Clearly, the essential ingredients for physical comfort are not available in this situation. There is not enough space, not enough food, not enough strokes, not enough time, not enough energy, to take care of Ultimo. Everyone in the
family is aware of the fact that this newborn child is going to diminish their share of space, food, energy, strokes; and while every newborn child is given a period of respite in which it is offered a plenitude of what it needs, a day comes, usually around the first birthday, when the scarcity of the situation begins to affect Ultimo. The situation quickly becomes a dog-eat-dog affair in which everyone fends for himself, and the devil take the hindmost. Direct physical force will be applied on Ultimo to prevent him from getting his fair share of what he needs, as well as psychic force in the form of messages such as “You’re stupid,” “You move around too much,” “You make too much noise,” “Get out of here,” “Go play in the freeway (haha),” “You’re a bad boy,” etc., all of which are designed to diminish his range of power and prevent him from making a claim to what is rightfully his. This is an example of scarcity witchcraft.

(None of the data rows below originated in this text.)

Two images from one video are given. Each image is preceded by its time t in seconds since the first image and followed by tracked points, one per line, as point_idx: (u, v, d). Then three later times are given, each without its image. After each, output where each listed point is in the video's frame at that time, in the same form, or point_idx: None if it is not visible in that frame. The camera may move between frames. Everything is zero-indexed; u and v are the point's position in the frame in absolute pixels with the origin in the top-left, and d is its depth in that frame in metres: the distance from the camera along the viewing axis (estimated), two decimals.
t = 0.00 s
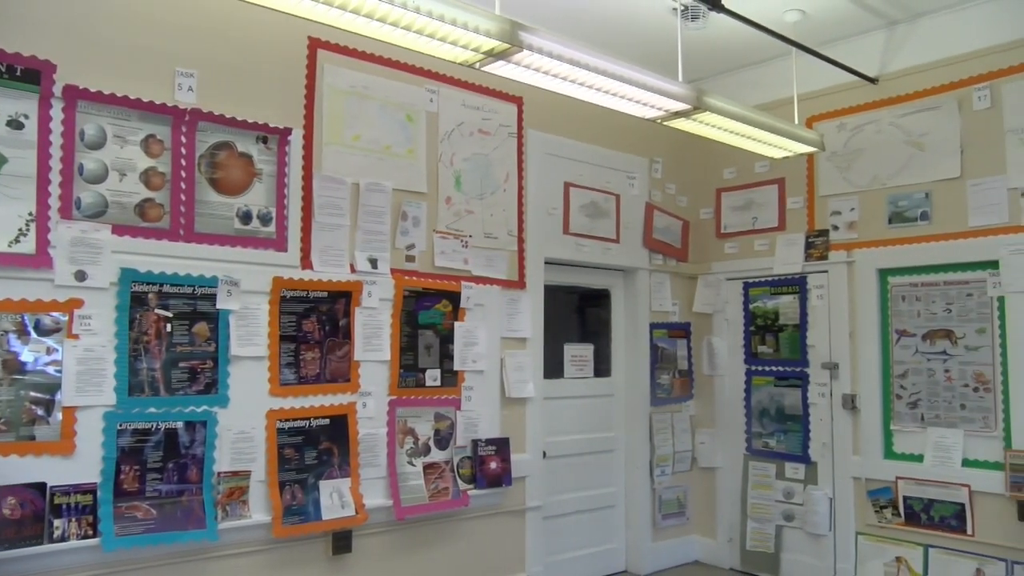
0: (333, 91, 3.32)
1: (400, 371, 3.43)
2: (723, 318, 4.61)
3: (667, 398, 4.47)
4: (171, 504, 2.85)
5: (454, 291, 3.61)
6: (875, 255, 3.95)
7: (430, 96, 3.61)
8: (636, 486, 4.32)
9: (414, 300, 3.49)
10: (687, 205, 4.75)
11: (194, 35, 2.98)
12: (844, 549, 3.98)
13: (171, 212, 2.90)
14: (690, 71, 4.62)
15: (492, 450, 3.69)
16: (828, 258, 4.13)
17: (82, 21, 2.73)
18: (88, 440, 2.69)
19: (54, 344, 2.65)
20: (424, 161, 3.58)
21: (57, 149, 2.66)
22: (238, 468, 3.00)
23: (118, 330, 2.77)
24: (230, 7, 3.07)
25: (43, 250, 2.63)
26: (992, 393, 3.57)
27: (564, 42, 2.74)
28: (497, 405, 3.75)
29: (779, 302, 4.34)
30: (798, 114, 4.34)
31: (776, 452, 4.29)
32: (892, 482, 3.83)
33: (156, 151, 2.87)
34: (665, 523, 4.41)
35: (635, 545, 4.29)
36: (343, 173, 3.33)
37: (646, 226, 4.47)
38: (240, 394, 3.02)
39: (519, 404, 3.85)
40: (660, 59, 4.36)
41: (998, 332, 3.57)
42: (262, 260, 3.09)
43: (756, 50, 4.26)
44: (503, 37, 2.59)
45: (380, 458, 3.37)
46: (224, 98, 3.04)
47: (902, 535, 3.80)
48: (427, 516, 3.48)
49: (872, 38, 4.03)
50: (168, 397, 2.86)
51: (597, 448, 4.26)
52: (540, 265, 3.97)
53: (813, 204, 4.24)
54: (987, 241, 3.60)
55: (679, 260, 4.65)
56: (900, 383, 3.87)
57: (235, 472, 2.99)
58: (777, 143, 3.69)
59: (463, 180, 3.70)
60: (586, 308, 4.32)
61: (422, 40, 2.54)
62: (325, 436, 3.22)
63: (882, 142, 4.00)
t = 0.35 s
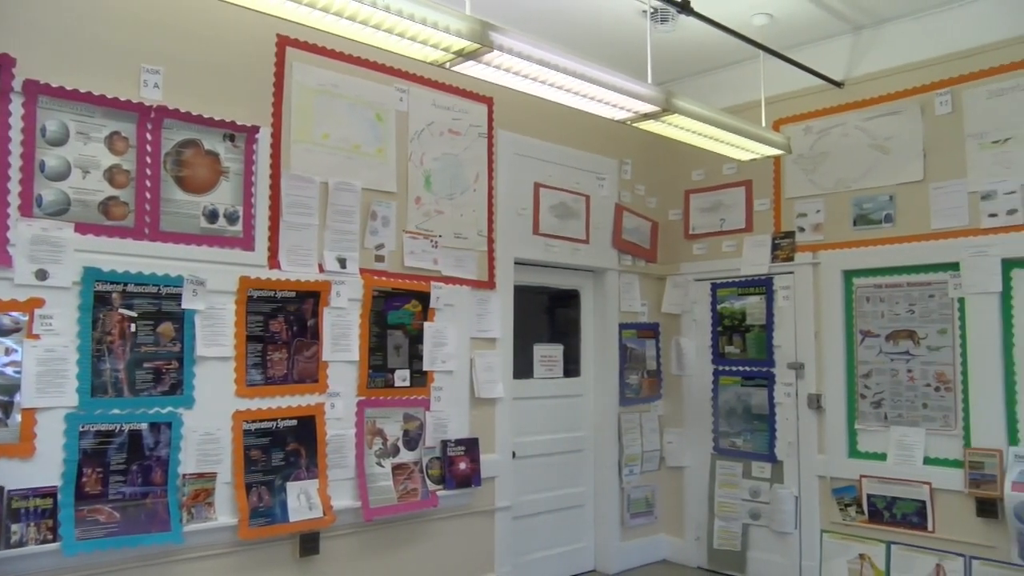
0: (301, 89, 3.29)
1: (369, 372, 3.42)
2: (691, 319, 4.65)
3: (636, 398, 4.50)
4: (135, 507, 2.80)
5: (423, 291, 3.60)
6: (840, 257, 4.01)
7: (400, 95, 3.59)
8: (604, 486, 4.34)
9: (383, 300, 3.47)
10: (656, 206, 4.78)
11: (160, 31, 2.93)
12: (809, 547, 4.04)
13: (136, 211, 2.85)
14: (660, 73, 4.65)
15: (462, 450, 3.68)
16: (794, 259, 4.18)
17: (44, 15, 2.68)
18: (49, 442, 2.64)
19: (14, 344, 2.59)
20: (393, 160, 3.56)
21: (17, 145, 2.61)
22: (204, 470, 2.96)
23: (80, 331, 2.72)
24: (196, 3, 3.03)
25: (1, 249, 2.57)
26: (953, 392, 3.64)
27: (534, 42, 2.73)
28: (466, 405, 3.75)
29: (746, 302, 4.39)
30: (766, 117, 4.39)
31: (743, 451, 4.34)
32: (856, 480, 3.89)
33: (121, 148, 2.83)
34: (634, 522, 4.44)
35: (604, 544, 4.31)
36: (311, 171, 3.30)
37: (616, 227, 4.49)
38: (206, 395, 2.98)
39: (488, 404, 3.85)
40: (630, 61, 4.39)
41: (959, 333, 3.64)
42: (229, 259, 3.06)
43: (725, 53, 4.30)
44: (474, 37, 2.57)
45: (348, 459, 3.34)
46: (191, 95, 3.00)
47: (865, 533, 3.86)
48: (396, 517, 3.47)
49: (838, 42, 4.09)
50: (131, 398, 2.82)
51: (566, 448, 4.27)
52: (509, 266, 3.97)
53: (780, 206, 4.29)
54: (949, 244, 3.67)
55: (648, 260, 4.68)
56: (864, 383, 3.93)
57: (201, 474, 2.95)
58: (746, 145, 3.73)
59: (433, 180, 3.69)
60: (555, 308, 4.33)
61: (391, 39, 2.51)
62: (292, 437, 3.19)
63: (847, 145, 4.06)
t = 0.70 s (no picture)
0: (272, 87, 3.26)
1: (340, 372, 3.40)
2: (662, 319, 4.67)
3: (608, 398, 4.52)
4: (101, 510, 2.76)
5: (395, 291, 3.59)
6: (809, 259, 4.06)
7: (371, 94, 3.58)
8: (576, 486, 4.35)
9: (355, 300, 3.45)
10: (628, 207, 4.80)
11: (127, 27, 2.89)
12: (778, 545, 4.07)
13: (103, 209, 2.81)
14: (632, 75, 4.68)
15: (434, 451, 3.67)
16: (764, 261, 4.22)
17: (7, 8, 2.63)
18: (11, 444, 2.59)
19: None
20: (365, 159, 3.54)
21: None
22: (172, 472, 2.92)
23: (44, 331, 2.68)
24: None
25: None
26: (918, 392, 3.71)
27: (508, 42, 2.71)
28: (438, 405, 3.74)
29: (716, 303, 4.42)
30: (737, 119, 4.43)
31: (713, 451, 4.37)
32: (825, 479, 3.94)
33: (87, 146, 2.78)
34: (605, 521, 4.45)
35: (576, 544, 4.32)
36: (281, 170, 3.27)
37: (588, 227, 4.51)
38: (174, 396, 2.94)
39: (460, 404, 3.84)
40: (603, 62, 4.41)
41: (924, 333, 3.70)
42: (198, 258, 3.02)
43: (697, 56, 4.33)
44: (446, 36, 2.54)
45: (319, 461, 3.32)
46: (159, 92, 2.96)
47: (833, 531, 3.91)
48: (367, 518, 3.45)
49: (807, 46, 4.14)
50: (97, 399, 2.78)
51: (538, 448, 4.28)
52: (481, 266, 3.97)
53: (750, 208, 4.33)
54: (915, 245, 3.73)
55: (620, 261, 4.70)
56: (832, 383, 3.99)
57: (169, 476, 2.91)
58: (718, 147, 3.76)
59: (405, 179, 3.67)
60: (528, 309, 4.33)
61: (362, 38, 2.47)
62: (262, 438, 3.16)
63: (816, 148, 4.11)
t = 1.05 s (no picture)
0: (241, 85, 3.23)
1: (311, 373, 3.37)
2: (634, 320, 4.70)
3: (579, 398, 4.53)
4: (65, 514, 2.71)
5: (366, 291, 3.57)
6: (778, 260, 4.10)
7: (342, 93, 3.56)
8: (548, 486, 4.36)
9: (325, 300, 3.43)
10: (600, 208, 4.82)
11: (93, 22, 2.84)
12: (747, 544, 4.11)
13: (67, 207, 2.76)
14: (605, 76, 4.70)
15: (405, 451, 3.66)
16: (734, 262, 4.26)
17: None
18: None
19: None
20: (336, 158, 3.52)
21: None
22: (139, 474, 2.88)
23: (6, 331, 2.62)
24: None
25: None
26: (885, 391, 3.76)
27: (480, 42, 2.69)
28: (409, 406, 3.72)
29: (686, 303, 4.46)
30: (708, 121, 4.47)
31: (683, 450, 4.40)
32: (793, 478, 3.99)
33: (51, 142, 2.73)
34: (576, 521, 4.46)
35: (548, 544, 4.33)
36: (251, 169, 3.24)
37: (560, 228, 4.52)
38: (140, 397, 2.90)
39: (431, 405, 3.83)
40: (576, 64, 4.42)
41: (890, 334, 3.76)
42: (166, 258, 2.98)
43: (668, 58, 4.36)
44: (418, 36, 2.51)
45: (289, 462, 3.29)
46: (126, 89, 2.92)
47: (800, 529, 3.96)
48: (337, 520, 3.43)
49: (777, 49, 4.18)
50: (62, 401, 2.73)
51: (509, 449, 4.28)
52: (453, 266, 3.96)
53: (720, 209, 4.37)
54: (882, 247, 3.78)
55: (592, 262, 4.71)
56: (801, 383, 4.03)
57: (136, 478, 2.87)
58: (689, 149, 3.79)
59: (376, 179, 3.66)
60: (499, 309, 4.34)
61: (332, 36, 2.44)
62: (231, 440, 3.12)
63: (785, 150, 4.16)
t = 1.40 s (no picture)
0: (216, 82, 3.20)
1: (286, 374, 3.35)
2: (610, 320, 4.72)
3: (555, 398, 4.54)
4: (34, 517, 2.66)
5: (342, 291, 3.55)
6: (752, 261, 4.14)
7: (318, 91, 3.54)
8: (524, 486, 4.36)
9: (300, 300, 3.41)
10: (576, 209, 4.84)
11: (63, 18, 2.80)
12: (722, 543, 4.14)
13: (37, 205, 2.72)
14: (582, 77, 4.71)
15: (381, 452, 3.64)
16: (709, 263, 4.29)
17: None
18: None
19: None
20: (311, 158, 3.50)
21: None
22: (110, 476, 2.84)
23: None
24: None
25: None
26: (857, 391, 3.80)
27: (457, 42, 2.67)
28: (385, 406, 3.71)
29: (662, 304, 4.48)
30: (684, 123, 4.49)
31: (659, 450, 4.43)
32: (767, 477, 4.02)
33: (20, 139, 2.69)
34: (553, 521, 4.47)
35: (524, 544, 4.33)
36: (225, 168, 3.21)
37: (536, 229, 4.53)
38: (112, 398, 2.86)
39: (408, 405, 3.82)
40: (553, 64, 4.43)
41: (863, 334, 3.80)
42: (138, 257, 2.95)
43: (645, 60, 4.39)
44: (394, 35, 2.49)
45: (263, 463, 3.26)
46: (97, 85, 2.88)
47: (775, 528, 3.99)
48: (312, 521, 3.40)
49: (752, 52, 4.22)
50: (31, 402, 2.68)
51: (485, 449, 4.28)
52: (430, 266, 3.95)
53: (695, 210, 4.40)
54: (854, 248, 3.83)
55: (569, 262, 4.73)
56: (775, 383, 4.07)
57: (107, 481, 2.83)
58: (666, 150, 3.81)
59: (352, 178, 3.64)
60: (476, 309, 4.33)
61: (307, 34, 2.41)
62: (204, 441, 3.09)
63: (760, 152, 4.20)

At the same time that there is physical scarcity which calls for both physical and psychic oppression, there may also exist a situation in which the grownups in the family have various degrees of feelings of worthlessness. For example, father has not been able to get a decent job and feels that he is a failure. His wife called him a “no-good bum” this morning. During an afternoon in which father feels that he is supposed to go looking for work but is instead watching television, Ultimo, on vacation from school, might be hanging around listening to records. Father, who feels not O.K. and ashamed about his own behavior, becomes annoyed at his son and demands that he do the dishes. When his son, following his father’s example, refuses, father calls him “a no-good, lazy bum.” At that particular point he is passing the “hot potato” from himself to his son, and he enjoys a short period of relief from worthlessness. At another time, when mother sets the food on the table while feeling that she is a bad provider because there is nothing but starches for dinner, Ultimo says, “Mom, I learned in school that you’re supposed to eat meat at least once a day.” At this point, mother looks at him angrily, “Shut your smart mouth, boy.” Again the “hot potato,” the feeling of not O.K. in mother, is passed on to the son. For a brief period mother feels freedom from guilt, which has been replaced by self-righteous indignation at Ultimo’s insolence. Ultimo feels he has done something very bad. He feels not O.K. and comes away from the situation feeling guilty, selfish, and bad. All of these feelings become part of his Pig Parent and could plague him as long as he lives.